Когда физики в цене - Ирина Львовна Радунская
Шрифт:
Интервал:
Закладка:
Но ни сам Декарт, ни лучшие мастера-оптики не могли изготовить такие линзы. Ньютон дает себе слово добиться успеха. Он изучает геометрию и алгебру и, думая, что решение задачи кроется в расчете сложных поверхностей линз, изобретает точнейшие математические методы для этих расчетов, применяет их с виртуозным искусством и изготавливает удивительные по форме увеличительные стекла. Но… на каком-то этапе работа застопорилась, и не по вине математики или из-за недостатка терпения. Наступил предел возможности увеличивать изображения далеких объектов. Мешали искажения — цветные радужные полоски.

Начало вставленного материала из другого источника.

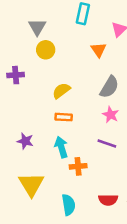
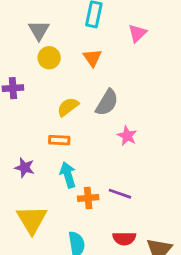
orange triangle: (99, 50) -> (92, 58), moved
gray semicircle: (109, 87) -> (107, 103), moved
orange rectangle: (64, 117) -> (59, 140), moved
purple line: (107, 144) -> (120, 194), moved

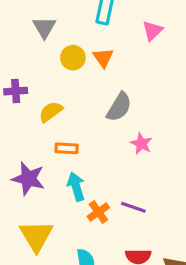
yellow circle: (49, 58) -> (73, 58), moved
yellow semicircle: (68, 107) -> (51, 112), moved
purple star: (25, 168) -> (28, 179), size x1.5
orange cross: (88, 198) -> (98, 212), turned -30

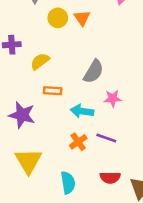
gray semicircle: (119, 107) -> (94, 72), moved
pink star: (141, 144) -> (113, 98), moved, turned -30
cyan arrow: (76, 187) -> (82, 111), moved, turned -65

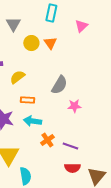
cyan arrow: (82, 111) -> (32, 121), moved
purple line: (106, 138) -> (70, 146), moved
cyan semicircle: (68, 183) -> (25, 176), moved

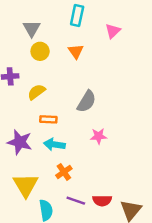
yellow circle: (31, 43) -> (40, 51), moved
pink star: (74, 106) -> (99, 136), moved
orange cross: (47, 140) -> (64, 172), moved
purple line: (70, 146) -> (76, 201), moved

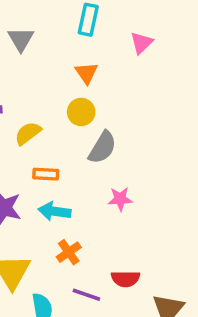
yellow circle: (40, 51) -> (81, 112), moved
red semicircle: (102, 201) -> (126, 279), moved

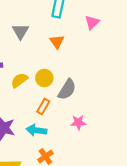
gray triangle: (21, 39) -> (20, 31), moved
yellow circle: (81, 112) -> (44, 78), moved
orange rectangle: (46, 174) -> (43, 106), moved, turned -63

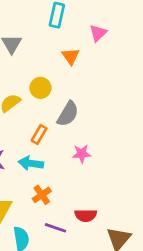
orange triangle: (57, 42) -> (71, 56), moved
yellow circle: (44, 78) -> (40, 88), moved

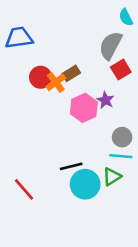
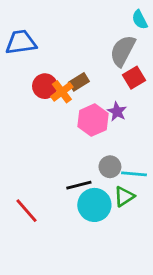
gray circle: (122, 137) -> (110, 167), moved

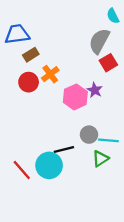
brown rectangle: (79, 82) -> (31, 55), moved
red circle: (45, 86) -> (29, 82), moved
cyan circle: (94, 205) -> (49, 165), moved

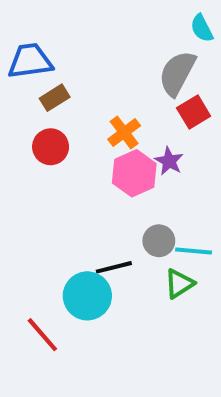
orange cross: (50, 74) -> (124, 132), moved
red line: (22, 170) -> (42, 335), moved

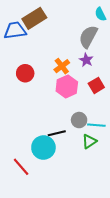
brown rectangle: (55, 98) -> (34, 18), moved, size x1.6
red square: (194, 112) -> (96, 85), moved
purple star: (169, 161) -> (86, 60), moved

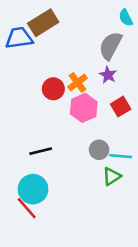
red circle: (25, 73) -> (53, 89), moved
black line: (57, 133) -> (41, 151), moved
cyan circle: (43, 148) -> (33, 189), moved

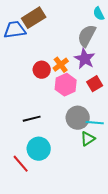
purple star: (108, 75) -> (85, 59), size x1.5
gray circle: (99, 150) -> (78, 118), size x1.5
cyan circle: (33, 189) -> (39, 149), moved

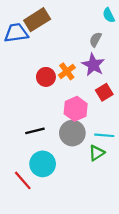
gray semicircle: (87, 36) -> (95, 39), size x0.6
pink hexagon: (66, 85) -> (76, 109), moved
gray circle: (78, 118) -> (72, 133), moved

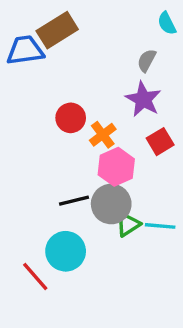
orange cross: (67, 71) -> (103, 135), moved
black line: (35, 131) -> (74, 201), moved
cyan line: (104, 135) -> (160, 226), moved
green triangle: (97, 153) -> (128, 224), moved

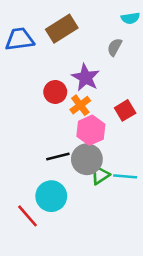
cyan semicircle: (167, 23) -> (130, 18), turned -72
brown rectangle: (57, 30) -> (62, 29), moved
purple star: (143, 99) -> (86, 77), moved

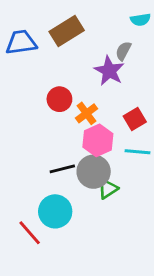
purple star: (86, 77) -> (109, 71), moved
cyan line: (125, 176) -> (138, 152), moved

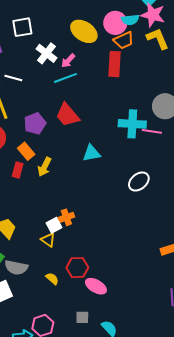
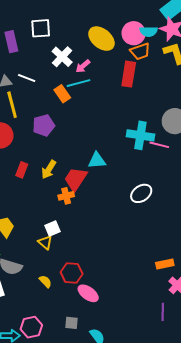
red trapezoid: (67, 115) -> (76, 179), moved, turned 68
orange rectangle: (26, 151) -> (62, 94), moved
orange cross: (66, 217) -> (66, 196), moved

… В Англии — тяжелые времена. Свирепствует чума. Ньютон покидает Кембридж и едет на родину — в деревню Вулсторп. Здесь он живет около двух лет — от августа 1665 года до марта 1667 года. И это оказались удивительные для науки годы. Здесь, в сельской тиши, молодой бакалавр достиг творческого подъема, не повторявшегося ни у него, ни у других за последующие триста лет. Именно здесь — тогда Ньютону шел двадцать третий год — он создал математический анализ бесконечно малых (по теперешней терминологии дифференциальное исчисление) и, применив его к физическим задачам, положил начало современной математической физике. Здесь он глубоко продумал проблему всемирного тяготения. Здесь он своими руками и на свои скудные средства создает оптическую лабораторию и проводит удивительные оптические исследования. Под впечатлением теории радуги, построенной Декартом на основе остроумных и точных методов, Ньютон начал знаменитые опыты с целью установить природу света. Именно здесь, в комнате материнского дома, Ньютон произвел свой легендарный опыт разложения солнечного света. Он поставил на пути солнечного луча стеклянную призму, и белый луч, пройдя через грани этого препятствия, рассыпался на семь цветных лучиков. Ньютон увидел на стене своей комнаты семь цветных полосок — искусственную радугу — красную, оранжевую, желтую, зеленую, голубую, синюю, фиолетовую. (Чтобы запомнить последовательность цветов солнечного спектра, надо заучить шуточную фразу: Каждый Охотник Желает Знать, Где Сидит Фазан.)
Как могло случиться, что столько людей изучали свет, видели многоцветье радуги и радужных полос, образуемых призмами, видели, но не поняли, что все эти цвета содержатся в белом свете?
Ньютон увидел и победил. Это было его великим прозрением.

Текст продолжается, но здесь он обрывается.